Demand side flexibility is a key load-shifting strategy for system operators, helping to ease grid congestion and optimize existing grid infrastructure and connections.

Flexibility is now at the core of EU energy policy, with recent legislation mandating that energy retailers offer dynamic tariffs to consumers. This incentivizes end-users to shift consumption when demand is high and/or renewable generation is low, helping operators balance the grid.

Grid operators can also use aggregated consumer flexibility to participate in energy markets.

Flexibility from large C&I customers or distributed energy resources (DERs) has an even greater impact. To be even more effective, aggregator services can group C&I customers with smaller behind-the-meter developments, such as EV charging solutions or residential loads, into a VPP.

 

  1. Virtual power plants

VPPs leverage multiple assets to deliver flexibility. Aggregated, these assets offer greater impact and can be traded as a single resource in energy markets.

In Europe, Germany has led the way, introducing regulations encouraging VPP participation in balancing markets, which has led to an expanding market and larger VPPs

In this environment, VPPs need cloud-based digital infrastructure that can scale to accommodate growing numbers of assets and boost their ability to participate in different markets.

That’s why leading VPPs are looking to a modular approach to IT architecture, which brings the agility required to succeed in a rapidly changing market. Operators can smoothly integrate best-in-class solutions, including access to specific geographic markets or the optimization that’s fundamental to offering viable flexibility services. 

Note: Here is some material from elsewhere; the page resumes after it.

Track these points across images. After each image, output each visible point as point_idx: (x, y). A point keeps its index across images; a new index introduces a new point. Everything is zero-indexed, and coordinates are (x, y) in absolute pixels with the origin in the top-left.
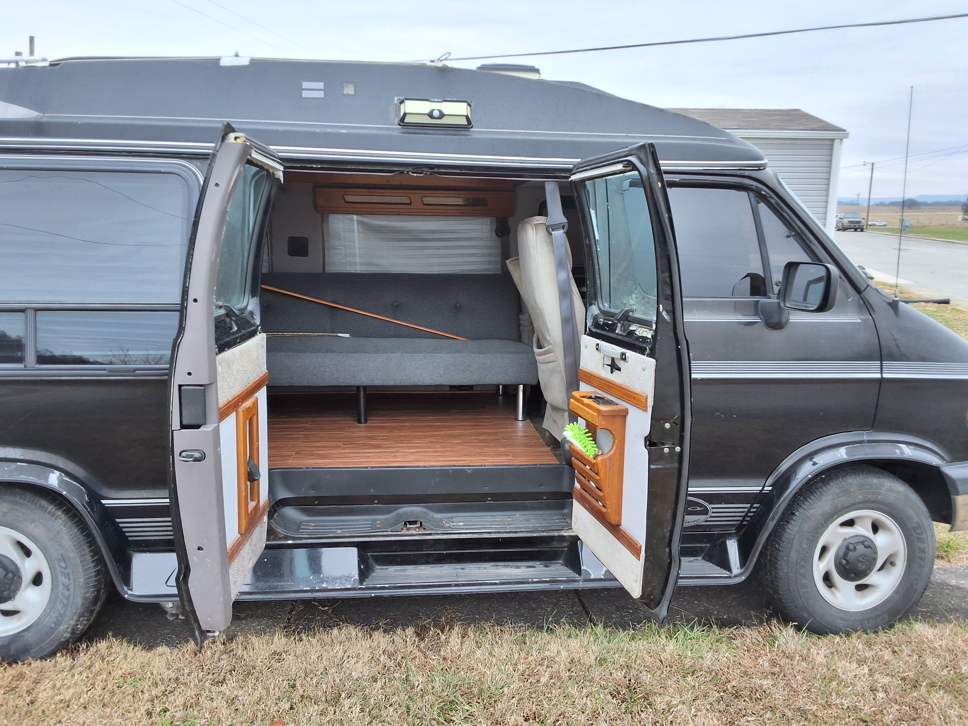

The latest VPP platforms, like our own Energy Market of Things, are based on this modular approach. This helps operators manage expanding and more complex VPP through automation and improved visibility of both individual assets and across the entire VPP.

It also enables operators to trade in different energy markets, with features such as day-ahead scheduling, intraday trading, portfolio risk management, and automated settlement.

The connection backlog has delayed projects, created bottlenecks, and risks derailing the energy transition. But while the queues are frustrating, regulators in the UK and across Europe are tackling processes that can no longer cope with the scale of the challenge.

However, there are also new opportunities to be grasped. Energy sector participants can explore innovative solutions such as co-location and harness the latest technologies to offer much-needed flexibility.